Problem 3: Infinite regress

     If we are to draw a similarity between a watch and the universe lets follow through. Watches indeed have watch makers. Watchmakers have fathers. The fathers of watchmakers had fathers themselves... and on and on ad infinitum. Any god that is capable of making a clockwork universe such as our own must himself be incredibly complex and ordered and that functional complexity and order would suggest that god was himself designed. From this we could infer a super-god who designed the god of our universe... I hope everyone see's the futility of this form of thinking.

Problem 4: The blind watchmaker

           "Paley's argument is made with passionate sincerity and is informed by the best biological scholarship of the day, but it is wrong, gloriously and utterly wrong. The analogy between telescope and eye, between watch and living organism, is false. All appearances to the contrary, the only watchmaker in nature is the blind force of physics, albeit deplored in a special way. A true watchmaker has foresight: he designs his cogs and springs, and plans their interconnections, with a future purpose in his mind's eye. Natural selection, the blind unconscious, automatic process which Darwin discovered, and which we now know is the explanation for the existence and apparently purposeful form of all life, has no purpose in mind. It has no mind and no mind's eye. It does not plan for the future. It has no vision, no foresight, no sight at all. If it can be said to play the role of watchmaker in nature, it is the blind watchmaker." - Richard Dawkins 'The Blind Watchmaker'

Problem 5: Does a designer have to answer for the flaws in his design?

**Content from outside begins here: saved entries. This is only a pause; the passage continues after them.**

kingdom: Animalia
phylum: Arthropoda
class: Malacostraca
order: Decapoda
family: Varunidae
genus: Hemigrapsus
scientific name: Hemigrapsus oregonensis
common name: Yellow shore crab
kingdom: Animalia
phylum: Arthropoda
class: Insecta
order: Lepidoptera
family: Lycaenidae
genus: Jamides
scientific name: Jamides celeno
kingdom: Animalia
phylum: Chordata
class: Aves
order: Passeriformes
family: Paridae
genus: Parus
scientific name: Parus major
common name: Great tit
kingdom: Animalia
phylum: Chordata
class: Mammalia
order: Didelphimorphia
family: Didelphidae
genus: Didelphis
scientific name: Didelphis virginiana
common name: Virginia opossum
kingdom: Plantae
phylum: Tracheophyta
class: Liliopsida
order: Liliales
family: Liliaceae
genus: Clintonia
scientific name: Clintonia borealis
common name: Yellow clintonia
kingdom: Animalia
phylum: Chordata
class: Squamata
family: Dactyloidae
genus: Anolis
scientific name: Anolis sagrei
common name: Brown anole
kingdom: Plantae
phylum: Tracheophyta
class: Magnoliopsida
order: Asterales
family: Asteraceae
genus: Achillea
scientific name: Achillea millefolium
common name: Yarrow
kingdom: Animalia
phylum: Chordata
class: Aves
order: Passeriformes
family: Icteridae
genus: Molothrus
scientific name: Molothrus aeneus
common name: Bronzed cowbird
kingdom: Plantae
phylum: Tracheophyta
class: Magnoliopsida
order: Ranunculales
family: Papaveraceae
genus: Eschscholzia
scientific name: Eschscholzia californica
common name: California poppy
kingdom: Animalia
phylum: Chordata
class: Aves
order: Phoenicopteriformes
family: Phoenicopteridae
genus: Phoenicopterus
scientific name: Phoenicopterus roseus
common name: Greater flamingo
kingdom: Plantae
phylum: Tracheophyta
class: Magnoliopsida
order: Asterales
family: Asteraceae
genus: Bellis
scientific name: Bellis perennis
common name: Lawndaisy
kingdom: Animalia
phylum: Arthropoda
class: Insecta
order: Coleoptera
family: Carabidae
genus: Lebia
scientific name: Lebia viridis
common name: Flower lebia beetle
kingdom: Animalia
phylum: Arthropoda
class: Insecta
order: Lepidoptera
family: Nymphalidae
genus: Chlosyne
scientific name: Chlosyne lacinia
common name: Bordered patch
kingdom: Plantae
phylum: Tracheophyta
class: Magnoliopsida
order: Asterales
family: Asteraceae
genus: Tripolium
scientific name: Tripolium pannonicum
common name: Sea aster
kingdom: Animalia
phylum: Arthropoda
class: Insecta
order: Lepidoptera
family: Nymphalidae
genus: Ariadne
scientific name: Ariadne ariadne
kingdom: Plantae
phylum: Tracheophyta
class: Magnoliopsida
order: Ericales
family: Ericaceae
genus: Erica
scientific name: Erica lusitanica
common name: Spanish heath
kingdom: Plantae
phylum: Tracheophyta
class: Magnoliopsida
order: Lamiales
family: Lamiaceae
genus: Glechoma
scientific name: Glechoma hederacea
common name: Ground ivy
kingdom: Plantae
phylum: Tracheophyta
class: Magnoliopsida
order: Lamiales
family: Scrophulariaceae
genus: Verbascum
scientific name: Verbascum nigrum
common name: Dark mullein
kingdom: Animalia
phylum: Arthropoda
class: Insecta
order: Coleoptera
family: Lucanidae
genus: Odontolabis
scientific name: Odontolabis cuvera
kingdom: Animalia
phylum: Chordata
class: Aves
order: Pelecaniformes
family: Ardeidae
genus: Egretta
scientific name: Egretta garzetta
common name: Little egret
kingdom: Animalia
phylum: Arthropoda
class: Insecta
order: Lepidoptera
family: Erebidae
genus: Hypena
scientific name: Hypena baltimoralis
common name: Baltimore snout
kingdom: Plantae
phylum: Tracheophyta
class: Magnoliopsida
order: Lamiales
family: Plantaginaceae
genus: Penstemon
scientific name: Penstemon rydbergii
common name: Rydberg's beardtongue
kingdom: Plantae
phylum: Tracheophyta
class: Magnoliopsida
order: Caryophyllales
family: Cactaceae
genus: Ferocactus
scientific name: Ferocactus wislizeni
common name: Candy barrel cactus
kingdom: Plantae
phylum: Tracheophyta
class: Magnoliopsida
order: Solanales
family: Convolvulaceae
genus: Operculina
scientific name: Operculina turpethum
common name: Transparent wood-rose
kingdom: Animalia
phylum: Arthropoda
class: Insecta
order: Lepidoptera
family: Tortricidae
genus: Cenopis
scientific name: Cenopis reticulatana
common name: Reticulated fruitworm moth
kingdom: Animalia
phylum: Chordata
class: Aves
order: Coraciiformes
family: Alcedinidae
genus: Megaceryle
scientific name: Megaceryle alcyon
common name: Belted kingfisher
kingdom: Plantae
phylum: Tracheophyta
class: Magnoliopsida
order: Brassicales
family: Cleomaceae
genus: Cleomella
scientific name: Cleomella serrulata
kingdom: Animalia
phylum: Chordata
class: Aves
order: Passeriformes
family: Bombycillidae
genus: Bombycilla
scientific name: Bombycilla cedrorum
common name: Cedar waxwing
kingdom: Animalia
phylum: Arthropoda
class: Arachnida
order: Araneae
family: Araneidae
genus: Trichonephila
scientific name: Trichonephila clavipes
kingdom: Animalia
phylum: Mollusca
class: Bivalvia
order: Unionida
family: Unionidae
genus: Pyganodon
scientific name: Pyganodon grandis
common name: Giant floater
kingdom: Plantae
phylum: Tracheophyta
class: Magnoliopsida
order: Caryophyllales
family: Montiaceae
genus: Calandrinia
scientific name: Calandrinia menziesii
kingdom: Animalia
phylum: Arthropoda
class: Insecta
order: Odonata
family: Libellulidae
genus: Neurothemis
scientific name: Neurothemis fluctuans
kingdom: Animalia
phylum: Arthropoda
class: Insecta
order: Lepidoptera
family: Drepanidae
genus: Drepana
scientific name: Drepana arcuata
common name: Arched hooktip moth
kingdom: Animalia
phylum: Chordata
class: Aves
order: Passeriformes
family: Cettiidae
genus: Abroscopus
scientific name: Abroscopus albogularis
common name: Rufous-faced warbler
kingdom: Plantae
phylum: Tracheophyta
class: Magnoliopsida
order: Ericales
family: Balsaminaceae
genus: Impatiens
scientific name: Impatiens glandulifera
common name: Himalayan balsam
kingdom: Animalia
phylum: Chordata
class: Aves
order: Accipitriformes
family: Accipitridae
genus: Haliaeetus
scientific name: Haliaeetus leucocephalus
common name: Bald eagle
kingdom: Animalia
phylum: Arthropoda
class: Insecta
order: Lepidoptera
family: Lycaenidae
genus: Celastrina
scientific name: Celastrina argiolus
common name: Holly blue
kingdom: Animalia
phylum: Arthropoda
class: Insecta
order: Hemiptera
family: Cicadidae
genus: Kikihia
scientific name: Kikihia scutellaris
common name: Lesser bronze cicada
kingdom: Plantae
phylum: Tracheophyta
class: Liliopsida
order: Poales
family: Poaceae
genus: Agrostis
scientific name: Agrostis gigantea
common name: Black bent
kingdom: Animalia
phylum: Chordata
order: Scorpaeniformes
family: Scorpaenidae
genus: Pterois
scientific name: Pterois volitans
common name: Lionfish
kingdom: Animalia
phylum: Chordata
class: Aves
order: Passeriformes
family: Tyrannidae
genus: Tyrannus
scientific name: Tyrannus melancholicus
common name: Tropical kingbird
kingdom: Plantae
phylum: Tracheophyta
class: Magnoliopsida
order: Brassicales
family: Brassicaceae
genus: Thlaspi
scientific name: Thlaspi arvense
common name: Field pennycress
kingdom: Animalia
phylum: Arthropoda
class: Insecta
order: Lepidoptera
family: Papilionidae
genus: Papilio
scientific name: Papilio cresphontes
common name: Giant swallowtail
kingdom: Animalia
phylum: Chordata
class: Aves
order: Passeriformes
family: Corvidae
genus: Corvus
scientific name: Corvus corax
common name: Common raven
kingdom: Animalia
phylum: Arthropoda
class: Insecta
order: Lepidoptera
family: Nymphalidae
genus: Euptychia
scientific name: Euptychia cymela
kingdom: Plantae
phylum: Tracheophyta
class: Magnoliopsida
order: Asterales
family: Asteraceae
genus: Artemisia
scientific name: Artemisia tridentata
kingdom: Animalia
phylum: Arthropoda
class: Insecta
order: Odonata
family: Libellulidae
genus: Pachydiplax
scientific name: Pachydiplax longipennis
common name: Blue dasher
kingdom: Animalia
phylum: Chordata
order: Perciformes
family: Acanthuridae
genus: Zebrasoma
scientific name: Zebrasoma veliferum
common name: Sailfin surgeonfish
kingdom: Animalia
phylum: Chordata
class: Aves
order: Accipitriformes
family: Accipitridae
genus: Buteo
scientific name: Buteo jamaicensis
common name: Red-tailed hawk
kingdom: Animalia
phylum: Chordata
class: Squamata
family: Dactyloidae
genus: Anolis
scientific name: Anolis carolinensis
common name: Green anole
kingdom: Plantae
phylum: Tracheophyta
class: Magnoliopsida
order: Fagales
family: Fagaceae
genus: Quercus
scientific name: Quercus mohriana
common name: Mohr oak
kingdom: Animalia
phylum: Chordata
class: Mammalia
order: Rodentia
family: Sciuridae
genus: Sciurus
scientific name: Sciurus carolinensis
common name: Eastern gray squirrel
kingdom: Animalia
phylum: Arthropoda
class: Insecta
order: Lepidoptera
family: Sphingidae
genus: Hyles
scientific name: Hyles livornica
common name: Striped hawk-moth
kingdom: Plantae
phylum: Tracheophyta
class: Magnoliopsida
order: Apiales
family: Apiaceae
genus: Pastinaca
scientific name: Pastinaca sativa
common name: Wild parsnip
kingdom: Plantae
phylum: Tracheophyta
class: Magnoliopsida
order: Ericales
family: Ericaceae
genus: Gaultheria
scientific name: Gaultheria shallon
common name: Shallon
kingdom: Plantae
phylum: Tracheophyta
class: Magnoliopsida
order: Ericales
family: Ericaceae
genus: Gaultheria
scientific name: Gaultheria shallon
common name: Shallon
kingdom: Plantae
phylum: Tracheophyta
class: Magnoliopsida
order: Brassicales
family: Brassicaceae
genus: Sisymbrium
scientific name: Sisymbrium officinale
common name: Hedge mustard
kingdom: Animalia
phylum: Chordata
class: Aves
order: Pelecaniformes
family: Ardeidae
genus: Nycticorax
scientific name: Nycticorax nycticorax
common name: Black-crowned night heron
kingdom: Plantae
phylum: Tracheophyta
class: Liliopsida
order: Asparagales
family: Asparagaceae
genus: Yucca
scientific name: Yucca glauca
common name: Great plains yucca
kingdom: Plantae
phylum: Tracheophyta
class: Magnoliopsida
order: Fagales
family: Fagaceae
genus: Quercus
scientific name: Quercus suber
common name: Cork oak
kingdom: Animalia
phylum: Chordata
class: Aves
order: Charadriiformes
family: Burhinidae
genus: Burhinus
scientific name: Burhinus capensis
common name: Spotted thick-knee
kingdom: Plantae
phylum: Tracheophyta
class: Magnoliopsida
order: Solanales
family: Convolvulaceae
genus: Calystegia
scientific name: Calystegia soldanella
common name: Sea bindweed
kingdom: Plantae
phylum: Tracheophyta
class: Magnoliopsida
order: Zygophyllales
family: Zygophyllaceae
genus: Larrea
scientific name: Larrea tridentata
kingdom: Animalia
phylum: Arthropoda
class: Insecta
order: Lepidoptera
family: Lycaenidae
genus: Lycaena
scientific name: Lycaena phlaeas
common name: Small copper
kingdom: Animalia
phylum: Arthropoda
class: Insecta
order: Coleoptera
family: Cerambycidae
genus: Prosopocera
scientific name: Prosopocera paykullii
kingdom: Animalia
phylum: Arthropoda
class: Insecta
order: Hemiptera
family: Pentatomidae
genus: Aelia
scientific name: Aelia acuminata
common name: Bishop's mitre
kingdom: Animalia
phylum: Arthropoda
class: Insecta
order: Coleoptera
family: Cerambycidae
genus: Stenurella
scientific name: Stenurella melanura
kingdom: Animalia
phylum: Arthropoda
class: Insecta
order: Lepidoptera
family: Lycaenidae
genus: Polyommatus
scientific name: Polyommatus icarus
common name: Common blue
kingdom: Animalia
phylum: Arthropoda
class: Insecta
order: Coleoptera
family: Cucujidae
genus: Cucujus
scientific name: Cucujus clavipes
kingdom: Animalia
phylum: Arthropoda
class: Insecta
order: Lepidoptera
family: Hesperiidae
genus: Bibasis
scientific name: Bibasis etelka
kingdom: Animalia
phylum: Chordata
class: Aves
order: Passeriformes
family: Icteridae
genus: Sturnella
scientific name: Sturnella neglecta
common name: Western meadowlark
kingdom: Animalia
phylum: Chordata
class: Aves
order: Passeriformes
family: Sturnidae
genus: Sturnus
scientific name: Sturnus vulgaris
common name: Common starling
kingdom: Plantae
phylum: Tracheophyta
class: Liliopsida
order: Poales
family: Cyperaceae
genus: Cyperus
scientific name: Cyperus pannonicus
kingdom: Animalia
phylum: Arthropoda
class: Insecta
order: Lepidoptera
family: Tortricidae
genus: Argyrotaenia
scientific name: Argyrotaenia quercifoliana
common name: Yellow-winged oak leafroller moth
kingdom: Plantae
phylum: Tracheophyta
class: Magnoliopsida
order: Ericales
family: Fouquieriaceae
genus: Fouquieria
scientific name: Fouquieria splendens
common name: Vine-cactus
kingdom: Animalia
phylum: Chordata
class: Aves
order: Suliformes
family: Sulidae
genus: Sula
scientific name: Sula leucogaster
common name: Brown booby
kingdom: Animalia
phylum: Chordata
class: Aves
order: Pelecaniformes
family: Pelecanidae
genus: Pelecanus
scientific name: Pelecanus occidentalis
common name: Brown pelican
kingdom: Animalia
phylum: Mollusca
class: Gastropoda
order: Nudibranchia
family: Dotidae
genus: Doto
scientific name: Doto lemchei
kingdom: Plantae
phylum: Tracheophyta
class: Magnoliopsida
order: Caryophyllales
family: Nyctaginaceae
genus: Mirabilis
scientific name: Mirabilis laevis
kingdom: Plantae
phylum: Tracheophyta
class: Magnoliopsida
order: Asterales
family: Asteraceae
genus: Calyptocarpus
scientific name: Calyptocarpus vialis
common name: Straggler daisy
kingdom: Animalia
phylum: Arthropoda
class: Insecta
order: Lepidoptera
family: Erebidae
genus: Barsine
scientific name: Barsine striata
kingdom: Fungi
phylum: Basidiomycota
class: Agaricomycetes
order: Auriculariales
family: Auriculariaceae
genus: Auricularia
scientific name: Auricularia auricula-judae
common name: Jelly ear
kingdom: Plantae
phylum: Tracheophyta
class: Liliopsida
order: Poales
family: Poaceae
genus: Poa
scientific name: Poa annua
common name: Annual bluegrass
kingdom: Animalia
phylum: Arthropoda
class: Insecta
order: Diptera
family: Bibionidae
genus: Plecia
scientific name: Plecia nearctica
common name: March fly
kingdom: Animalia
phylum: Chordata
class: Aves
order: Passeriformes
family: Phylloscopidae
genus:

     If we admit the universe and everything in it was designed, we must also admit that the problems and evils that exist were designed by the same. Think of the intricate fitting of means to ends that allow cancer to so perfectly infect the body, the unparalleled complexity in the cancers genetic code that allows the cancerous cells to reproduce, and the seemingly unstoppable way cancer takes the life of it's host. If all the beauty and order in nature gives credit to the creator and his benevolence the evil and chaos in nature dirties the creators character to a point where his best moral excuse is that he did not exist.  

Problem 6:  Which god?

     Seems this problem will pop up for every argument. This argument, if it were in the least bit successful, would point toward an ambiguous deity. Perhaps one who died during the creation or one who doesn't care whatsoever about the affairs of men... not to mention every creator deity human beings have invented fits the god of this argument.



In conclusion this entire line of thought is predicated on a lack of imagination. It is one big 
argument from incredulity fallacy. I don't know how this could have happened naturally therefore it was designed. A bit of humility and a dash or curiosity would serve humanity far batter than this teleological thinking.

Once again, Thank you for reading. Any comments, questions, or corrections are welcomed.